Workflow for Prediction of Antigenic sites

Workflow for Prediction of Antigenic sites

· Summary

The workflow is designed to predict the potential antigenic regions in a given set of proteins of a pathogenic organism. In this workflow multiple BLAST programs (BLASTP, TBLASTN) are run for queried Pathogen sequences against the host sequence (nr for BLASTP and human/mouse for TBLASTN) databases. The E value for BLAST searches is 0. A parser is also built to write the rejected Ids of sequences which show significant hits from BLAST into one file and write the remaining sequence Ids into a separate file to pass them to next node (Take the geneid as input from BLASTP/TBLASTN and output is used as input to SRT).

The short listed sequences have BLAST bit score <= to 40 and query coverage >= 50 as default. Sequences having low score or no match are the unique pathogen sequences. These sequences are retrieved from the BLAST output by using GeneID from multiple BLAST parsers and saved in flat file format comprising of fasta sequences using in-house built Sequence Retrieval Tool.

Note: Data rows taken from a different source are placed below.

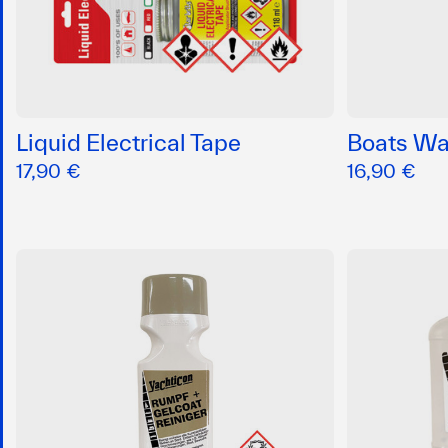
Liquid Electrical Tape
Boats W
17,90 €
16,90 €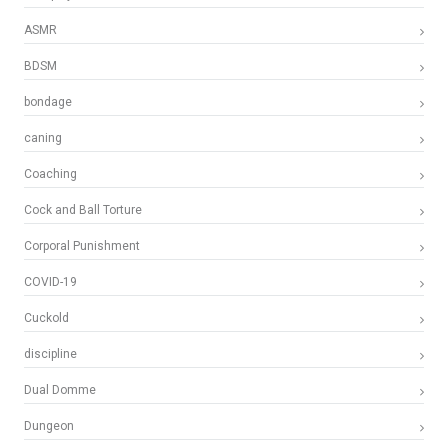
ASMR
BDSM
bondage
caning
Coaching
Cock and Ball Torture
Corporal Punishment
COVID-19
Cuckold
discipline
Dual Domme
Dungeon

Selected sequences are than used as input for tools like netCTL, Antigenic, TargetP and ESLpred2 to predict T cell and B cell epitopes along with their sub cellular location.

netCTL predicts the cytotoxic T cell lymphocyte epitopes. netCTL has been chosen because of its higher predictive performance than EpiJen, MAPPP, MHC-pathway, and WAPP on all performance measures. T cell epitopes are predicted and stored in flat file format using custom tool ‘Map potential antigenic output’

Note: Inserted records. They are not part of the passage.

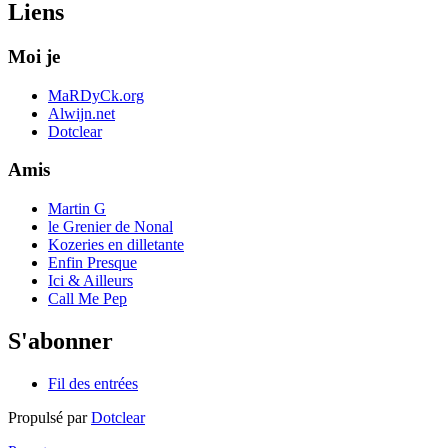
Liens
Moi je
MaRDyCk.org
Alwijn.net
Dotclear
Amis
Martin G
le Grenier de Nonal
Kozeries en dilletante
Enfin Presque
Ici & Ailleurs
Call Me Pep
S'abonner
Fil des entrées
Propulsé par
Dotclear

Antigenic (emboss) is used to predict B cell epitopes. The probable B-cell epitopes are predicted and retrieved by using Map potential antigenic output custom tool.

TargetP and ESLpred2 are used to predict the sub cellular localization of the given sequences and if the sequence is detected as secretory or extra cellular protein or contains signal peptides more weight is added to the netCTL and antigenic results.

· Standard Tools

BLAST
NetCTL
Antigenic
ESLPred2
TargetP

· Custom Tools

Sequence Retrieval Tool
Map Potential Antigenic Output

· Parser

· GeneID from Multiple BLAST Outputs

Fig: Translated implementation

· netCTL parameters (red color text are the parameter used)

a. Weight on C terminal cleavage: The default value (0.15) gives optimal predictive performance on average. The user can modify the relative weight on proteasomal cleavage by entering a different weight value.

b. Weight on TAP transport efficiency: The default value (0.05) gives optimal predictive performance on average. The user can modify the relative weight on TAP transport by entering a different weight value.

c. Threshold for epitope identification: Peptides with a combined prediction score value greater than the threshold value are marked as potential epitope. In a large scale benchmark identifying known CTL epitope in proteins the default value of 0.75 was found to correspond to a sensitivity of 0.65 and specificity 0.97.

d. 12 class I binding MHC supertypes used: A1, A2, A3, A24, A26, B7, B8, B27, B39, B44, B58, B62

· TargetP parameters:

Select the organism non-plant, Perform cleavage site predictions

Specificity >0.95 (predefined set of cutoffs that yielded this specificity on the TargetP test sets, specificity >0.90 (predefined set of cutoffs that yielded this specificity on the TargetP test sets), Define your own cutoffs (0.00 - 1.00).

· ESLpred2 parameters:

Specify method as 3 (Hybrid approach) is used to predict the sub cellular localization; select the organism G (generalized dataset).

1 for AAC with terminals; 2 for PSSM Composition; 3 Hybrid

A for Animal dataset; F for Fungi; P for Plants dataset; G for Generalized dataset

· Antigenic parameter:

The minimum length of antigenic region is 6 but can be taken from 1-50.

· BLAST parameters:

E value is 0 for BLASTP as well as for TBLASTN and the sequence having BLAST score <= 40 and query coverage >= 50 as default are taken for next node.